Que reste-t-il du Peaceville Three ? A l’aube des 90’s, trois groupes anglais s’imposaient dans le paysage du doomdeath metal. Sous la bannière Peaceville Records, un courant de l’histoire du metal était en train de s’écrire. La légende voulait que l’on imprime une consanguinité entre les groupes ; qu’ils se nourrissaient mutuellement au point de créer une famille symbolique. En vérité, cette association n’existait que dans l’œil du label et celui de la presse, voyant dans la coïncidence de cette émergence, une tentation trop grande d’évoquer la naissance d’un mythe. Les années ont passé, et si les trois groupes occupent toujours l’actualité (hasard du calendrier), ils n’entretiennent plus beaucoup de rapports. Paradise Lost et My Dying Bride ont tous les deux livré deux magnifiques albums de doomdeath mais trop différents pour oser les rapprocher. Et Anathema a quitté les terres du metal depuis longtemps maintenant.
Quelque part, la discographie d’Anathema raconte l’histoire d’un dépouillement, qui trouve un point culminant dans A Sort of Homecoming. Un groupe qui s’est dénanti d’une violence explicite, sans renier les racines d’une musique qui exprime la profondeur d’émotions véhémentes. Seul le son s’est assagi, troquant voix gutturale (Darren White sur les deux premiers albums Serenades et The Silent Enigma) et pesanteur du doom pour les mélodies éthérées de Danny Cavanagh et la voix angélique de son frère Vincent. Parcourir les albums chronologiquement, c’est vivre un glissement progressif vers une intimité rageante où l’on se sent parfois seul face à une musique qui vous prend aux tripes avec plus de violence que n’importe quel album de death ou black metal pourrait le faire. C’est sombrer dans un abîme lumineux, où les rayons du soleil caressent la peau de l’auditeur pour venir poser sa morsure chaude. C’est une introspection où il faut accepter se mettre à nu.

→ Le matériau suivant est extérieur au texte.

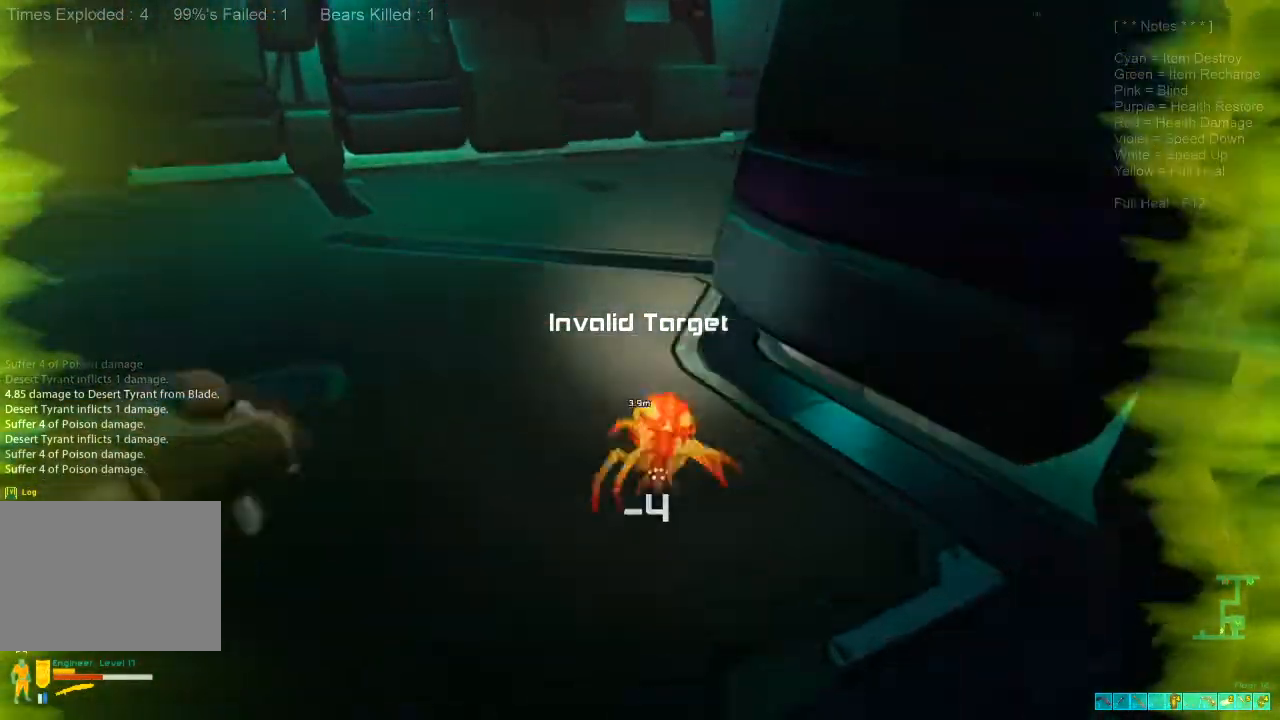
{"keys": ["s"], "mouse": ["left"], "events": [[33, "mouse_left", "down"], [33, "w", "up"], [167, "mouse_left", "up"], [200, "mouse_left", "down"], [200, "s", "down"], [333, "mouse_left", "up"], [400, "a", "up"], [433, "mouse_left", "down"]]}
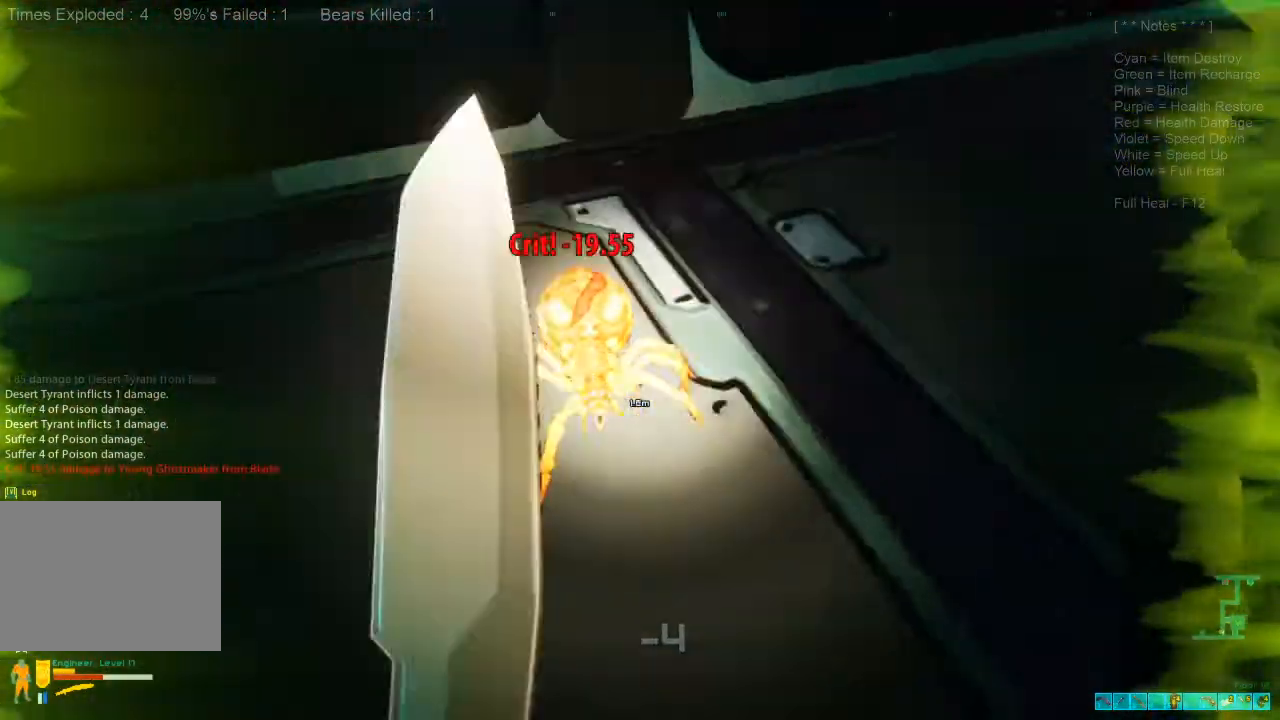
{"keys": ["s"], "mouse": ["left"], "events": [[33, "mouse_left", "up"], [100, "mouse_left", "down"], [233, "mouse_left", "up"], [267, "a", "down"], [333, "mouse_left", "down"], [400, "a", "up"], [433, "mouse_left", "up"], [500, "mouse_left", "down"]]}
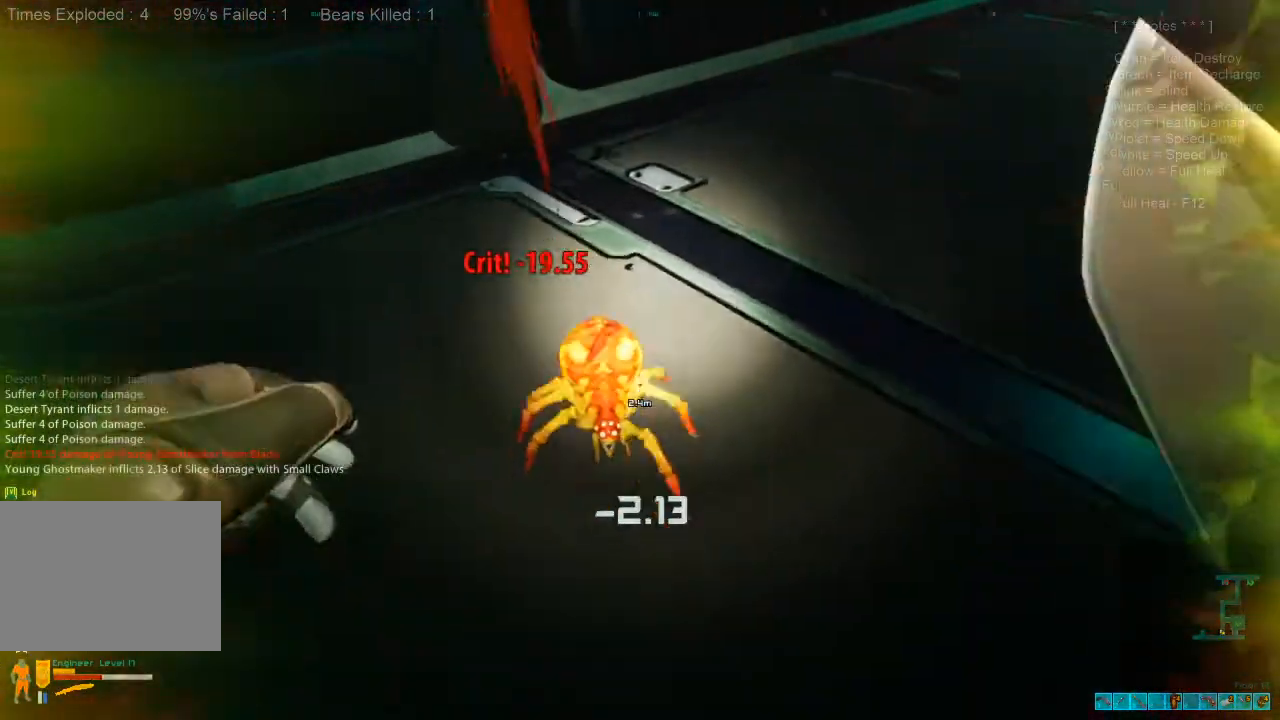
{"keys": ["s"], "mouse": ["left"], "events": [[133, "mouse_left", "up"], [200, "mouse_left", "down"], [333, "mouse_left", "up"], [367, "mouse_left", "down"]]}
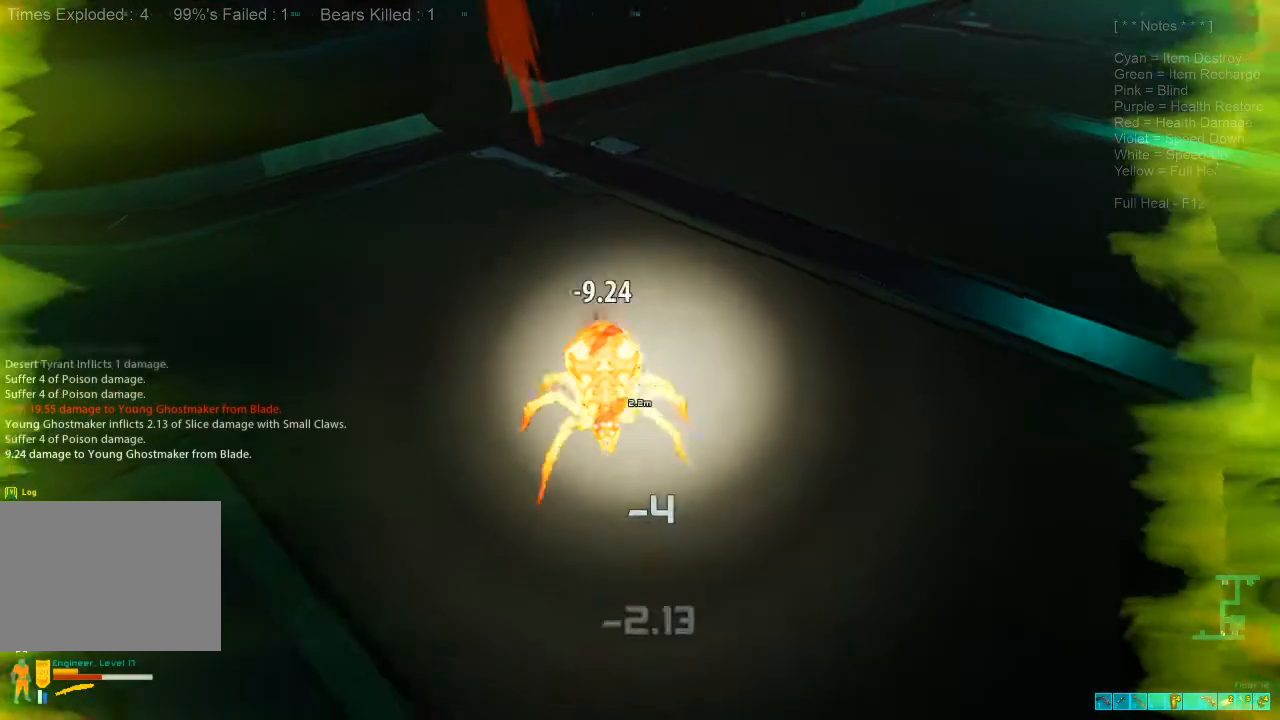
{"keys": ["a"], "mouse": [], "events": [[33, "a", "down"], [33, "mouse_left", "up"], [67, "mouse_left", "down"], [167, "a", "up"], [233, "mouse_left", "up"], [367, "a", "down"], [367, "mouse_left", "down"], [467, "mouse_left", "up"], [500, "s", "up"]]}
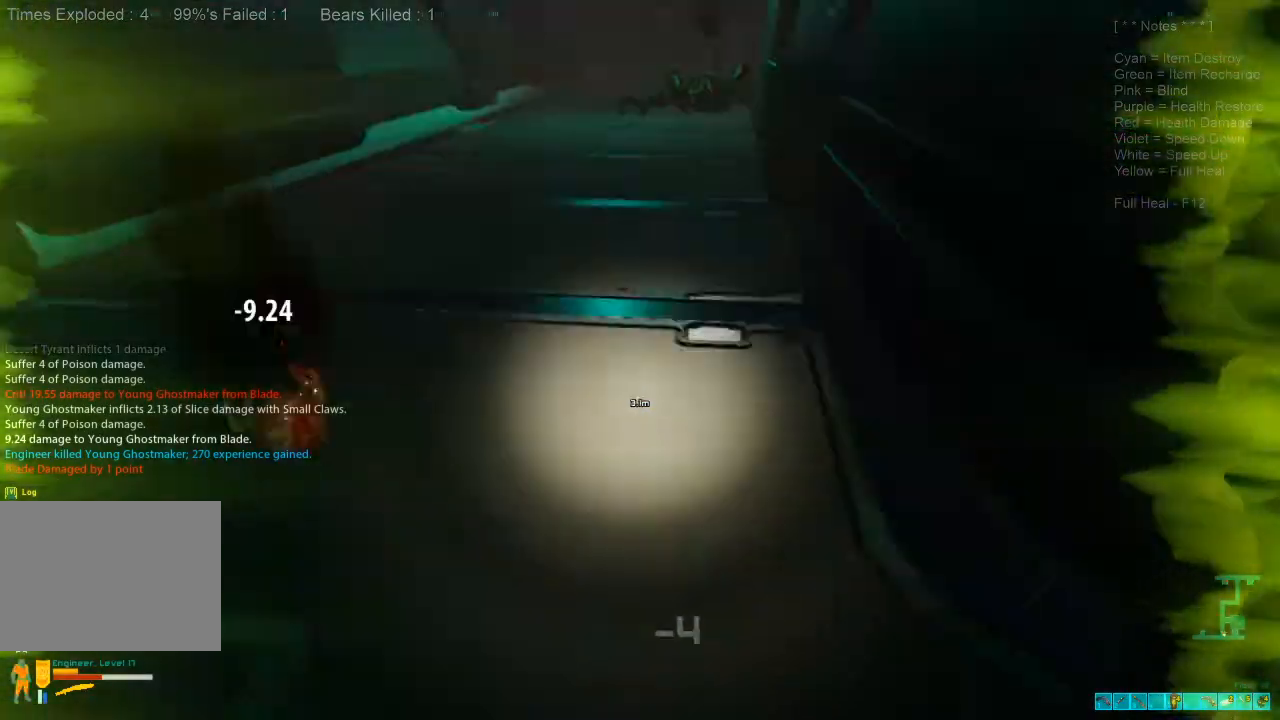
{"keys": ["d"], "mouse": [], "events": [[200, "a", "up"], [267, "d", "down"]]}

Si l’on peut remarquer plusieurs périodes dans l’existence du groupe, il existe un album charnière. Celui qui a tout fait basculer. Celui qui a signé la fin de l’aventure metal au profit d’un rock progressif (mais jamais démonstratif). A Natural Disaster, septième album des Anglais, est sorti le 3 novembre 2003. Après l’intense tournée promotionnelle qui accompagne A Fine Day to Exit (et déjà un pas vers un rock sombre), Danny Cavanagh accuse un sérieux coup de déprime au point d’envisager son départ pour rejoindre son ex-collègue Duncan Patterson sur Antimatter. Il se ravisera et plongera, tête baissée, dans l’écriture d’un album dont il signera quasi toutes les chansons, seul (sauf une, Balance, coécrit avec son frère Vincent et le batteur John Douglas). Le résultat est un regard intérieur où Danny tente d’exorciser quelques démons avec l’impudeur de ceux qui veulent tout dévoiler. D’une richesse inouïe avec ses mélodies élémentaires et ses arrangements complexes, A Natural Disaster se vit plus qu’il ne s’écoute. Rarement un album n’aura autant reposé sur l’idée de progression sans avoir recours à quelques concepts. Rarement on n’a eu l’occasion d’écouter une musique aussi personnelle.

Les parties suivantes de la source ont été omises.